If you read the foodie press, you can’t help but have heard about Paleo and other faddy no-carb diets. I don’t really do fads but I do love this versatile creamy cauliflower mash as an alternative to mashed potato either on its own or used as a pie topping (I’ve also included some bonus recipes if you happen to have any leftovers). I’ve made it quite a few times now and had lots of requests for the recipe, even children love it, so here goes….
You will need…
- 2 medium sized cauliflowers
- 150ml double cream or crème fraiche
- 20g butter
- 1tbsp grated Parmesan
- 20g grated cheddar
- 1tbsp Dijon mustard
- Salt and ground white pepper
- Optional: chopped chives or parsley
- Cut the cauliflower into equal sized florets, wash them thoroughly and place them in a large saucepan on a steamer basket. Add water to the base of the pan (just below the line of the steamer), cover, bring to the boil and steam for 10 to 12 minutes until cooked – check with the point of a knife. Be careful not to overcook it or it will collapse, go grey in colour and smell a bit sulphurous.
- Once cooked, drain off the steaming water and allow the cauliflower florets to stand uncovered for a few minutes to allow the final drops of steam to disappear. The cauliflower needs to be dry so that it will mash without going watery.
- Remove the steamer basket and mash the cauliflower coarsely. Now add the cream, cheese, mustard and butter. Mash again and cream the ingredients together. I like this to retain the slightly coarse texture of the cauliflower but you could puree the mixture using a stick blender if you want it to be really smooth. It may need a little extra cream.
- Season with a little salt and pepper. Add a little more mustard and cheese if you prefer the flavour to be stronger – it depends on how much cauliflower you have.
- Stir in the chives or parsley if you want to add a little extra colour and flavour.

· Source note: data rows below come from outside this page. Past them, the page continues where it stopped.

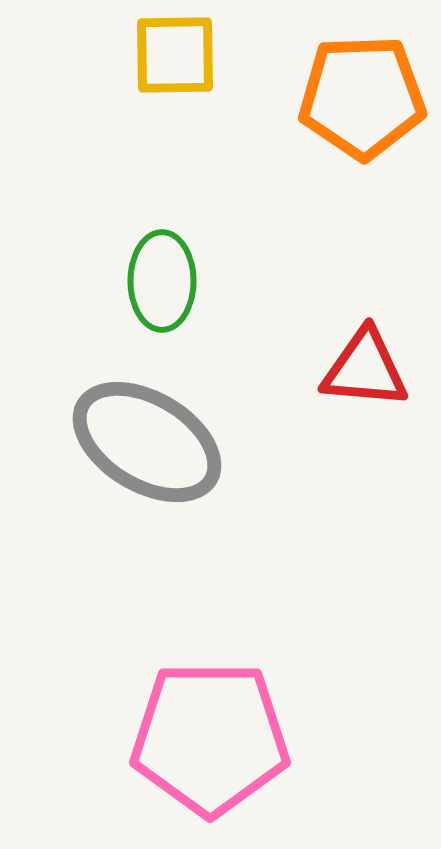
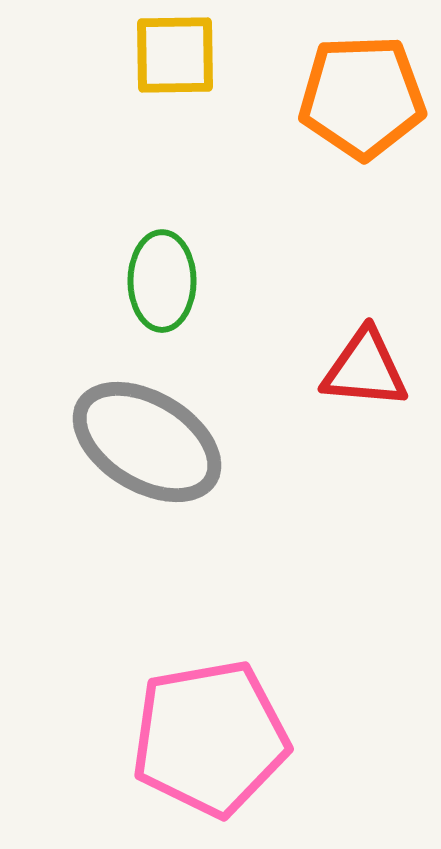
pink pentagon: rotated 10 degrees counterclockwise
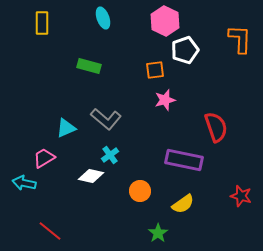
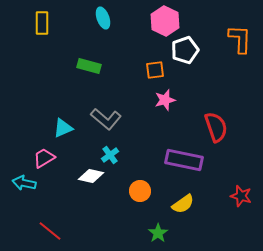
cyan triangle: moved 3 px left
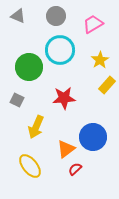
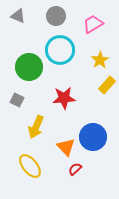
orange triangle: moved 2 px up; rotated 36 degrees counterclockwise
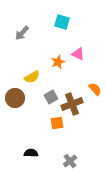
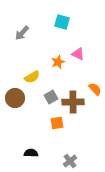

Bonus recipe: Cauliflower Cakes
If you have any mash left over, it’s very versatile. I’ve made delicious Cauliflower Cakes by adding an egg to bind the mash, formed small patties with a tablespoon or two of the mix (you could add a little finely chopped spring onion as well), roll in a little flour or breadcrumbs and fry until crisp. Serve with grilled bacon and a poached or fried egg – delicious!
Bonus recipe: Ham and Leek Cauliflower Gratin
Sauté a chopped leek in a pan with some butter, mix with the cauliflower mash and chopped ham to warm it through. Add a dash more cream if it looks too dry. Add to a buttered baking dish and scatter with breadcrumbs mixed with a little Parmesan and bake for 15 minutes or so until the crust is golden.